Óleo e Gás

Plano argentino do gasoduto Vaca Muerta-Brasil enfrenta grandes obstáculos

O plano do governo argentino de convencer o Brasil a construir parte de um gasoduto ligando a formação não convencional gigante de Vaca Muerta ao sul do Brasil enfrenta vários obstáculos e analistas têm sérias dúvidas sobre o avanço do projeto .

“O primeiro problema desse projeto é que não vejo chances de a Petrobras participar, então desde o início não temos nenhum peso pesado interessado”, Marcio Balthazar da Silveira, sócio da consultoria de óleo e gás NatGas e ex-gerente da empresa brasileira área de gás da companhia de petróleo, disse BNamericas.

A Petrobras, que cortou seus planos de investimentos e está vendendo ativos para reduzir a dívida, foi decisiva na construção do Gasbol , gasoduto que liga Santa Cruz, na Bolívia, à cidade de Porto Alegre, no sul do Brasil.

Além disso, o governo brasileiro enfrenta severas restrições fiscais ao adotar uma série de programas sociais para mitigar o impacto da COVID-19, que aumentará a dívida pública até o final deste ano para cerca de 95% do PIB, o que é considerado um nível preocupante para uma economia de mercado emergente.

Esta semana, o novo embaixador da Argentina no Brasil, Daniel Scioli, apresentou a funcionários do governo Jair Bolsonaro o projeto de gasoduto de US $ 4,9 bilhões para escoar a produção de Vaca Muerta a Porto Alegre, segundo o jornal Valor Econômico.

O projeto envolve a expansão do sistema de dutos argentinos de 1.430 km.

Do custo total do projeto, US $ 3,7 bilhões viriam da Argentina para construir o gasoduto entre a província de Neuquén, onde está localizada a maior parte das jazidas, e a fronteira com o Brasil em Uruguaiana, no Rio Grande do Sul.

Outros US $ 1,2 bilhão seriam assumidos pelo Brasil para construir o trecho de 600 km ligando Uruguaiana e Porto Alegre.
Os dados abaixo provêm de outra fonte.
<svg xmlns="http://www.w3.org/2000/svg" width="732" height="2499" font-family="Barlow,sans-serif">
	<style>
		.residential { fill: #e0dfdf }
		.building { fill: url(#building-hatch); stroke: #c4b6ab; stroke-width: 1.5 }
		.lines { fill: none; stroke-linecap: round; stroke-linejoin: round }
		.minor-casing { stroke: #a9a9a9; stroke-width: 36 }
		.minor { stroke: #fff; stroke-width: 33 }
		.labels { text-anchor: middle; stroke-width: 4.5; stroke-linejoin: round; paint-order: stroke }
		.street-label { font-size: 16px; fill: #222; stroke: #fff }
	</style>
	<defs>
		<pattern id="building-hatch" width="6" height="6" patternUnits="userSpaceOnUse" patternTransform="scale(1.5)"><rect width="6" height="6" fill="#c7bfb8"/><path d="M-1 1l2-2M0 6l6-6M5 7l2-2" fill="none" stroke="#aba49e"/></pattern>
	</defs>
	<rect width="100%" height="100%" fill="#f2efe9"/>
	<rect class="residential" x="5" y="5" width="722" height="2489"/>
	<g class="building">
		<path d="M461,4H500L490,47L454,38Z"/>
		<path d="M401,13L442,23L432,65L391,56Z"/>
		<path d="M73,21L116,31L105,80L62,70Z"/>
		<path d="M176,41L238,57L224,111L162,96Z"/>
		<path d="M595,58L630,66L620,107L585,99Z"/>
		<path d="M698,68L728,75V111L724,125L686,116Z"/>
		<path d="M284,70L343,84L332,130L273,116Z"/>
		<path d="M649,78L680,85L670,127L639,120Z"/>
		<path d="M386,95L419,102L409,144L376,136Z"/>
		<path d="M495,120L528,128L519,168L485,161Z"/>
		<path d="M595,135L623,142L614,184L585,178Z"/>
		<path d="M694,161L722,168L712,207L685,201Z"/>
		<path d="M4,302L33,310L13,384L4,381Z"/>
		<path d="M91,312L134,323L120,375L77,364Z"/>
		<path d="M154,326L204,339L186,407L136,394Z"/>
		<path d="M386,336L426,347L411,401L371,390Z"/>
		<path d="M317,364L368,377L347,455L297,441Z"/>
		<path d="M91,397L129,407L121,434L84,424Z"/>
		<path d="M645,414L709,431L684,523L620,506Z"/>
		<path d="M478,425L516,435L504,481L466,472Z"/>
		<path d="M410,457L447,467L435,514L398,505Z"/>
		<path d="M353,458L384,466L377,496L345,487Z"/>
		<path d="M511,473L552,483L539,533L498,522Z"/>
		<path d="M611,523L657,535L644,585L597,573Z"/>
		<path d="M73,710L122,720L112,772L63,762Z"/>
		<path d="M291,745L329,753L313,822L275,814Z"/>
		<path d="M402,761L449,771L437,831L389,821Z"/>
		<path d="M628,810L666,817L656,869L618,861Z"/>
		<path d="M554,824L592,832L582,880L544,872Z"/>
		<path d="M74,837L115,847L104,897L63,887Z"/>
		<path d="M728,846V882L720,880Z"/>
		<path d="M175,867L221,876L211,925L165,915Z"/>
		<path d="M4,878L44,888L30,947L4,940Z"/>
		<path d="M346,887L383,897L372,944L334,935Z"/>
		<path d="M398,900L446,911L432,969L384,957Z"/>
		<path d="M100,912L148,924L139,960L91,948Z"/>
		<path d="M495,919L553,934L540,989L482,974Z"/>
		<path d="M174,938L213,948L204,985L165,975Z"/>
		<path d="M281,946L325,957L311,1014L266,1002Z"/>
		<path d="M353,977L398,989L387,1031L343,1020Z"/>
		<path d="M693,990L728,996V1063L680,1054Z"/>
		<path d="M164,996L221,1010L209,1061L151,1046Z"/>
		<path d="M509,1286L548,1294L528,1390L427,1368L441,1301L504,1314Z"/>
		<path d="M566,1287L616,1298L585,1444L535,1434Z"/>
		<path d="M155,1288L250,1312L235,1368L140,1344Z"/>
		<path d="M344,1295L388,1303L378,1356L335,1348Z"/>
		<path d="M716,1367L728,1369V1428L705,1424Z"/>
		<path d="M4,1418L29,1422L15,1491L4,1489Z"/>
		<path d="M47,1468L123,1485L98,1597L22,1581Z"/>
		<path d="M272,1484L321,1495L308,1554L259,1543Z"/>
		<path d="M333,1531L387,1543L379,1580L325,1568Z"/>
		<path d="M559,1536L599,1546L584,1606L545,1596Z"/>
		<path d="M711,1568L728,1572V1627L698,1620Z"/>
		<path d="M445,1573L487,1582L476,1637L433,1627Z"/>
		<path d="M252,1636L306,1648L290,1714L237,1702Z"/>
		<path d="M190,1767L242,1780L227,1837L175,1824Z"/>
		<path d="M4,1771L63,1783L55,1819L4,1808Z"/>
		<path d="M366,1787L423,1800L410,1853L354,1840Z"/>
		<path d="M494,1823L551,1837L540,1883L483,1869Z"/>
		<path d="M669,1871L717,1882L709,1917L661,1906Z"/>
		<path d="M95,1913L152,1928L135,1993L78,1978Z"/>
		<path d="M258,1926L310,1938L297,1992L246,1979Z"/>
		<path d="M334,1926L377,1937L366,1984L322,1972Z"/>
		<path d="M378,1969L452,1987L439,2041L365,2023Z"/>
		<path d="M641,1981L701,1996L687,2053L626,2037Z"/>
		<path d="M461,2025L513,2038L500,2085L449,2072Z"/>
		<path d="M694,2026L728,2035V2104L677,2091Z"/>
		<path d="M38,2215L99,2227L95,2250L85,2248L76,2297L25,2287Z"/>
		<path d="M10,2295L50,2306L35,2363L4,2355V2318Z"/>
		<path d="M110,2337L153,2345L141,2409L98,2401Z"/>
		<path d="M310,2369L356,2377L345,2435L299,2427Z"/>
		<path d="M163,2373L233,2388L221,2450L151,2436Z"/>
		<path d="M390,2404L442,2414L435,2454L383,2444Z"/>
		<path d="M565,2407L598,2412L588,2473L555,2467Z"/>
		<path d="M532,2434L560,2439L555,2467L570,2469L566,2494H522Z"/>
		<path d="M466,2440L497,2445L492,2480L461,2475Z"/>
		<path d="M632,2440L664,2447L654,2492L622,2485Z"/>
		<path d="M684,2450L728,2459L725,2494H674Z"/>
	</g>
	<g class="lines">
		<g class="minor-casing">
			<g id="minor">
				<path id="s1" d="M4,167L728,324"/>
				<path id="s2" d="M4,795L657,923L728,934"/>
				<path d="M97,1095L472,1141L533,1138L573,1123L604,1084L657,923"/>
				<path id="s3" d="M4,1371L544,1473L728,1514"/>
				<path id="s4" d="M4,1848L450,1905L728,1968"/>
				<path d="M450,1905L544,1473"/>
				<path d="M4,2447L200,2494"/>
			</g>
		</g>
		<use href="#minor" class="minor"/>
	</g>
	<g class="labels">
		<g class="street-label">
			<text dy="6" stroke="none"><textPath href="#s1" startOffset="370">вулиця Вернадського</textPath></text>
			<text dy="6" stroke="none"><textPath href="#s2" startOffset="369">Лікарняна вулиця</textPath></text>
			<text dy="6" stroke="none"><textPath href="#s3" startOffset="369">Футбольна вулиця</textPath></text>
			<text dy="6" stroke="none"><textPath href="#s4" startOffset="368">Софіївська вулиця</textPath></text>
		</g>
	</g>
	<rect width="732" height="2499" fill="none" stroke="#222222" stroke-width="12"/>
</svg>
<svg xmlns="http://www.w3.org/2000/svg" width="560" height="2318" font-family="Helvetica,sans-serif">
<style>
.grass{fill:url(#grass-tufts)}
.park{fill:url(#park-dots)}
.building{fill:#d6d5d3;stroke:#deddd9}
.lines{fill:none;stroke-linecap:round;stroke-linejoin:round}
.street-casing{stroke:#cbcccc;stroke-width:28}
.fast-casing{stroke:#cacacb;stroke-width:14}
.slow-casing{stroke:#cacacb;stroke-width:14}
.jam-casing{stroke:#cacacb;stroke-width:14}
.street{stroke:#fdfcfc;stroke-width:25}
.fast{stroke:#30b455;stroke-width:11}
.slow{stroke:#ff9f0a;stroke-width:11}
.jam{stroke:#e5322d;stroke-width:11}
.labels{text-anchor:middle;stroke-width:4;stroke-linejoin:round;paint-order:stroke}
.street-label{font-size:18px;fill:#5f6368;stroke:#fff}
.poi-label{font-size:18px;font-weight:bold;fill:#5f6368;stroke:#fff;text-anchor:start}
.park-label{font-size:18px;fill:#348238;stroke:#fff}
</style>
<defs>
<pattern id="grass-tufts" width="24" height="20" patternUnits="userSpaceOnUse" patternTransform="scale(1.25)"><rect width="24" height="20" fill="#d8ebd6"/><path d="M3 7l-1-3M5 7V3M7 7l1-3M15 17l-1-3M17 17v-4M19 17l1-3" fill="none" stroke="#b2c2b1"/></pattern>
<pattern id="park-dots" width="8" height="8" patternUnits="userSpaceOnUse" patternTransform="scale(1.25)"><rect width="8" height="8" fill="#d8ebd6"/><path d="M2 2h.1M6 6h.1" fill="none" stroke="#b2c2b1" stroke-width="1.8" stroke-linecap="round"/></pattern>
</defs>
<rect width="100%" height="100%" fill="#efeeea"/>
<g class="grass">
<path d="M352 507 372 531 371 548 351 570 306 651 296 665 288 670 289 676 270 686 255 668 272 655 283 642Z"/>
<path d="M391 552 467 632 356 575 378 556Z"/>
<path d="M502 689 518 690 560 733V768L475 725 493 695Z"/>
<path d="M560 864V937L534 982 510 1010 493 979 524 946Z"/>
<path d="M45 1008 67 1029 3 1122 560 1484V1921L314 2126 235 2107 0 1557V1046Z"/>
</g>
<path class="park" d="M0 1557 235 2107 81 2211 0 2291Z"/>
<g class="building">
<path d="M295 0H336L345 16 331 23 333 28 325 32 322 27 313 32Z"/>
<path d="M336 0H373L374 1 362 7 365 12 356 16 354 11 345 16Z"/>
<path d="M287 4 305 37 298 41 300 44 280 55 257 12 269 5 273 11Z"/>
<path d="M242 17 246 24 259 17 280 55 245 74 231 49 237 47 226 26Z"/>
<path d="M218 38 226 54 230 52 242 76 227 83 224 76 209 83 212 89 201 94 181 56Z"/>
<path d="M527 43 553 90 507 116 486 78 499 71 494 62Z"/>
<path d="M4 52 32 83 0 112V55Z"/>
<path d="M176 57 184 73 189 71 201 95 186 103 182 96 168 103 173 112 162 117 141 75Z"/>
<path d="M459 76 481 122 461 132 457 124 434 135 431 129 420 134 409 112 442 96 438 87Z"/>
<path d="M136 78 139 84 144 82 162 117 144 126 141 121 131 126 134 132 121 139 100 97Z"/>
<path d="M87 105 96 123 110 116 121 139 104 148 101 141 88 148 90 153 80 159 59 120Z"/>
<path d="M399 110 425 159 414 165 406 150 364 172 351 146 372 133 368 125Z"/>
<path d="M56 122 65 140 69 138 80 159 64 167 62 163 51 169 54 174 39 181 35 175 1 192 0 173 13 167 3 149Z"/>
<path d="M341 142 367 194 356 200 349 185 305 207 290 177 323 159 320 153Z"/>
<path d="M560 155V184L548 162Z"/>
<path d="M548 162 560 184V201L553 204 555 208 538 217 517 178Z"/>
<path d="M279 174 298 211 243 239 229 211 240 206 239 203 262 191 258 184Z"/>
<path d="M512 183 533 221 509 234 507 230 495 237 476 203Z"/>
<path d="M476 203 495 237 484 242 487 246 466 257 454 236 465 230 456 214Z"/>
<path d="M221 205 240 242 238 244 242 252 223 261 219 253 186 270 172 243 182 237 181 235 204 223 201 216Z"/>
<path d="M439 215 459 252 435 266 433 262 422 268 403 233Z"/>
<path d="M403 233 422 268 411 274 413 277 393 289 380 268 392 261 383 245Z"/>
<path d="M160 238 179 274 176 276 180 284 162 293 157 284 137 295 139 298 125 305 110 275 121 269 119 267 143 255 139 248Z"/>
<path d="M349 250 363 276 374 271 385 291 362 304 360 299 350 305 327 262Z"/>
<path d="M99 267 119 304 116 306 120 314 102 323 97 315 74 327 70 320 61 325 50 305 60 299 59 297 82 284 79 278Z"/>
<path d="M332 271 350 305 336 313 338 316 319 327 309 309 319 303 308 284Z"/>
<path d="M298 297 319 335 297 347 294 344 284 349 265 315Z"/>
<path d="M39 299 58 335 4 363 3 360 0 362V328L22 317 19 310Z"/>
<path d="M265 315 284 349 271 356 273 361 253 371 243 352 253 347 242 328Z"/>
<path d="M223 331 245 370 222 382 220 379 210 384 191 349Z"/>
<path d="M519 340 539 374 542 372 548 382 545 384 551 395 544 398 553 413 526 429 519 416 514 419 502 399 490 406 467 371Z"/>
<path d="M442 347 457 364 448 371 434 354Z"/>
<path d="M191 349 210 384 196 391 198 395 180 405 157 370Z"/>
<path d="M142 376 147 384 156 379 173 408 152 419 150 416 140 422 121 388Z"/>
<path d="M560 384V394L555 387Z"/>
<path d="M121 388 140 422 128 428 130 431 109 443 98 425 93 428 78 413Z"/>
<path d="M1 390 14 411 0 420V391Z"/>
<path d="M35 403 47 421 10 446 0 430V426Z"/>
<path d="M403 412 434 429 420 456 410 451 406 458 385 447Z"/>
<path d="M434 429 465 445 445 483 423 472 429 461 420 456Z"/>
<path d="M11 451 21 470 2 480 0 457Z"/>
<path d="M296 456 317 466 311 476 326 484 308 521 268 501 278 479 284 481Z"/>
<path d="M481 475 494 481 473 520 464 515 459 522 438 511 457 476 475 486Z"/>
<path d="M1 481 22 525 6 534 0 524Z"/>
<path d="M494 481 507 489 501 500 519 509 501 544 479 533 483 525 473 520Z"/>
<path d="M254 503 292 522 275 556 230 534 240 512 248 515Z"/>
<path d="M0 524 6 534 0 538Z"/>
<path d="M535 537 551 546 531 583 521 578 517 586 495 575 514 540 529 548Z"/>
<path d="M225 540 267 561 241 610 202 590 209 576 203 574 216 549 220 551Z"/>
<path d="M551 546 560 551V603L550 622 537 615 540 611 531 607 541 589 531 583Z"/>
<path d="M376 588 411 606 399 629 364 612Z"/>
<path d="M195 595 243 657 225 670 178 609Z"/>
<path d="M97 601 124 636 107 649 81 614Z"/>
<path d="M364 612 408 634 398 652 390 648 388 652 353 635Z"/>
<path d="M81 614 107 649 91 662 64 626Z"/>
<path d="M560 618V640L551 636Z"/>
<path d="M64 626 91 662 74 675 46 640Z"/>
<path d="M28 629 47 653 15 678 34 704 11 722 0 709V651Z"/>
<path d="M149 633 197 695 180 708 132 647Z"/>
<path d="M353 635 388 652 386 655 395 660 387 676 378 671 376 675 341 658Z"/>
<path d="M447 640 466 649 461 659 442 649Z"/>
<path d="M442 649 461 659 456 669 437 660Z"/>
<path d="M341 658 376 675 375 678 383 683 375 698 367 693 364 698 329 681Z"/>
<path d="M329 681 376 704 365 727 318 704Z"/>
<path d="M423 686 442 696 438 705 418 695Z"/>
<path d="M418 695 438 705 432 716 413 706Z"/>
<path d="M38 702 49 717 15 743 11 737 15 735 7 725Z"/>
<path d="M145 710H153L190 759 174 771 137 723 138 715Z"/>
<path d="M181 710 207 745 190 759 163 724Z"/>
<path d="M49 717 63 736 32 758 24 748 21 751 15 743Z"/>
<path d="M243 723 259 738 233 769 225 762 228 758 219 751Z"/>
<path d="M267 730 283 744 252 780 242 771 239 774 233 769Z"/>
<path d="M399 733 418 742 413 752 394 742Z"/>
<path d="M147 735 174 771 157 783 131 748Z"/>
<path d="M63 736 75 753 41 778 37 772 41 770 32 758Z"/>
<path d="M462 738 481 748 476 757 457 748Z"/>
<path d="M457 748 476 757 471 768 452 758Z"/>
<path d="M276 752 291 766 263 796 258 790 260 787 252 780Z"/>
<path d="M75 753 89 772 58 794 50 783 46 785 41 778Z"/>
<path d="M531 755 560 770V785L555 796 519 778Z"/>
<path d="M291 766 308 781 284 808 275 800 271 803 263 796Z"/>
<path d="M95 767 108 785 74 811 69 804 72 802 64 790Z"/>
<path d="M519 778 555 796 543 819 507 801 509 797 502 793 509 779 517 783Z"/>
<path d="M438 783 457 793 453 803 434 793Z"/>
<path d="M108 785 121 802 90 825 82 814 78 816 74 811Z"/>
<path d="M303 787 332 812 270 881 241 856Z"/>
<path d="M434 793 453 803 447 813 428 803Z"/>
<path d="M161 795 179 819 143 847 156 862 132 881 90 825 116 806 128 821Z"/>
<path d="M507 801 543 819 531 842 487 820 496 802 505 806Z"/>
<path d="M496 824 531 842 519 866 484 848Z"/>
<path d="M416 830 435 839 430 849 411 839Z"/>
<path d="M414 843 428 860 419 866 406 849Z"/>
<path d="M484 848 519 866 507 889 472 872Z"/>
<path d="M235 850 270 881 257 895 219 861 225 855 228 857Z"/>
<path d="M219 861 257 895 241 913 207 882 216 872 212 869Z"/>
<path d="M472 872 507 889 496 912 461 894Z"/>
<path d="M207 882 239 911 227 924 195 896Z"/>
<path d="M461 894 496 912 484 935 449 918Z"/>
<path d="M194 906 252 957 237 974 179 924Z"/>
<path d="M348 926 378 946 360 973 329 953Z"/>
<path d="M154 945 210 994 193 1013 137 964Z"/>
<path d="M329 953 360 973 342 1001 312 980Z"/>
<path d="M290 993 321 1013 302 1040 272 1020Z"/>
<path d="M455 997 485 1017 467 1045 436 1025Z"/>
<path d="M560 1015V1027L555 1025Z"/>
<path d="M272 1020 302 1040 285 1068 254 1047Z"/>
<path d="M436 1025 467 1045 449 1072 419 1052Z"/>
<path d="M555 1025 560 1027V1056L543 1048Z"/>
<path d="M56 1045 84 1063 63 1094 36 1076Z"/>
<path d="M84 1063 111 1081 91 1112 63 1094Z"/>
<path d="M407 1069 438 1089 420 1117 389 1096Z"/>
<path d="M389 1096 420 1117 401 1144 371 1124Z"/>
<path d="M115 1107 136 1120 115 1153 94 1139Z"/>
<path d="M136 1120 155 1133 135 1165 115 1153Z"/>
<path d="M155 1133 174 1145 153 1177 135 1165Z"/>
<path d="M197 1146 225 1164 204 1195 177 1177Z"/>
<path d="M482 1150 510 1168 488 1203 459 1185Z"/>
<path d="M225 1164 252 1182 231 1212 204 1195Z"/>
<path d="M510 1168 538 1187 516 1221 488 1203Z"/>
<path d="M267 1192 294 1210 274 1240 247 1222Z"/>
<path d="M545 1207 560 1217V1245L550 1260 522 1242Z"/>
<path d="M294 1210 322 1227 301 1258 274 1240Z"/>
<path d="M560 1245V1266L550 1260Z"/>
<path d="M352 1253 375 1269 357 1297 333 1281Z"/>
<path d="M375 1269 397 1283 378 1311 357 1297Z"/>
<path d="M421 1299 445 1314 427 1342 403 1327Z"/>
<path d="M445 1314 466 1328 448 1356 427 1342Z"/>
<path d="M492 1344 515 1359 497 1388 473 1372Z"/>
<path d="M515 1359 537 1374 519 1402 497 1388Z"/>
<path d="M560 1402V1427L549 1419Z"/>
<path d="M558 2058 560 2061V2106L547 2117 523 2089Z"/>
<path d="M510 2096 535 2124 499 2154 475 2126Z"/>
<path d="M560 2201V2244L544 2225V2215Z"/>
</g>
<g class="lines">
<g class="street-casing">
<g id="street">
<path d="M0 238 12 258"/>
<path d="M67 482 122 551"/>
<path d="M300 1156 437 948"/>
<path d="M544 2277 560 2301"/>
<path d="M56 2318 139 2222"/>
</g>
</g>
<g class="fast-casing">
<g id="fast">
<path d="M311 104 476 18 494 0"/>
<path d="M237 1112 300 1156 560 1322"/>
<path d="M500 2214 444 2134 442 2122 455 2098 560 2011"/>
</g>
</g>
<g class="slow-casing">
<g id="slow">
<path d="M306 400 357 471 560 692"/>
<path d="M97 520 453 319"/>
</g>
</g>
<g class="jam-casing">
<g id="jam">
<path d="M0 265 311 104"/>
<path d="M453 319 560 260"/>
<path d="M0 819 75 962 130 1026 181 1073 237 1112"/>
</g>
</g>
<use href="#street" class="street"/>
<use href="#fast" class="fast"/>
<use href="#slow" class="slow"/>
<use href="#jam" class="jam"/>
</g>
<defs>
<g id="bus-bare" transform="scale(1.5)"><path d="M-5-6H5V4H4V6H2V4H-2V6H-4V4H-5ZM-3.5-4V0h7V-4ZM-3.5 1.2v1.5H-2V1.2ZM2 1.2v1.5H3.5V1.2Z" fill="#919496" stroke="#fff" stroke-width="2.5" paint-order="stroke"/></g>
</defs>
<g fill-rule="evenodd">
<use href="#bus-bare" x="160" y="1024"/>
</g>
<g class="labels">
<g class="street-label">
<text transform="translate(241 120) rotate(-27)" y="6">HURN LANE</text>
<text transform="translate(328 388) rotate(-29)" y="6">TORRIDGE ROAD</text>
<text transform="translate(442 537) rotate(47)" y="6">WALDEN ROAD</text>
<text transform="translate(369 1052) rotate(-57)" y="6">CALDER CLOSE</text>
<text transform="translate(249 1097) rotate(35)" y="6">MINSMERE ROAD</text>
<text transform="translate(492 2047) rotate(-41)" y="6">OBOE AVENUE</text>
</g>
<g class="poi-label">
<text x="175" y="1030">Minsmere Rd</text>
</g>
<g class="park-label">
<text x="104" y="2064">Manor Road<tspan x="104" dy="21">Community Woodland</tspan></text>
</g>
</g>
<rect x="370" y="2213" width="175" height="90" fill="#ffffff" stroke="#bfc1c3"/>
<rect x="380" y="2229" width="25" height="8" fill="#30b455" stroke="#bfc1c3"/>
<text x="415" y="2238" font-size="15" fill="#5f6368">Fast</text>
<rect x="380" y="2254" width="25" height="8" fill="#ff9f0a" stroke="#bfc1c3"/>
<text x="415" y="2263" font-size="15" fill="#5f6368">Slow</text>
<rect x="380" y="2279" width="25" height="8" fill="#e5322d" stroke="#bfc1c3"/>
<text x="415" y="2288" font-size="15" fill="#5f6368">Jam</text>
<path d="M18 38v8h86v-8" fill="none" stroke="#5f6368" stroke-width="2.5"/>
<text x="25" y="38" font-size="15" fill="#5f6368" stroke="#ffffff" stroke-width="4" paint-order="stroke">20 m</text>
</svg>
Estima-se que a obra levaria em torno de 18 meses e o gasoduto teria capacidade inicial de 15Mm3 / d (milhões de metros cúbicos por dia) com potencial de expansão para 30Mm3 / d – o mesmo do Gasbol.

O outro grande obstáculo para o projeto é a demanda.

“O Brasil hoje tem gás do Gasbol, gás dos campos do pré-sal e agora esse projeto de Vaca Muerta, realmente não acho que haja tanta demanda de gás no país agora”, Rodrigo Leão, coordenador técnico de estudos estratégicos de petróleo do Brasil instituto (Ineep), disse ao BNamericas.

“Além disso, hoje o maior mercado consumidor do Brasil é a região sudeste do país, principalmente o estado de São Paulo, e para levar gás de Porto Alegre para São Paulo vai precisar de ainda mais investimentos do lado brasileiro, que não vejo como viável neste ponto “, acrescentou.

Além disso, o projeto enfrenta obstáculos políticos .

O extrema-direita Bolsonaro disse várias vezes que discorda em vários pontos do presidente de centro-esquerda da Argentina, Alberto Fernández.

No entanto, a nomeação de Scioli, ex-vice-presidente e político de grande experiência, como embaixador da Argentina mostra que Fernández busca construir pontes com o governo brasileiro.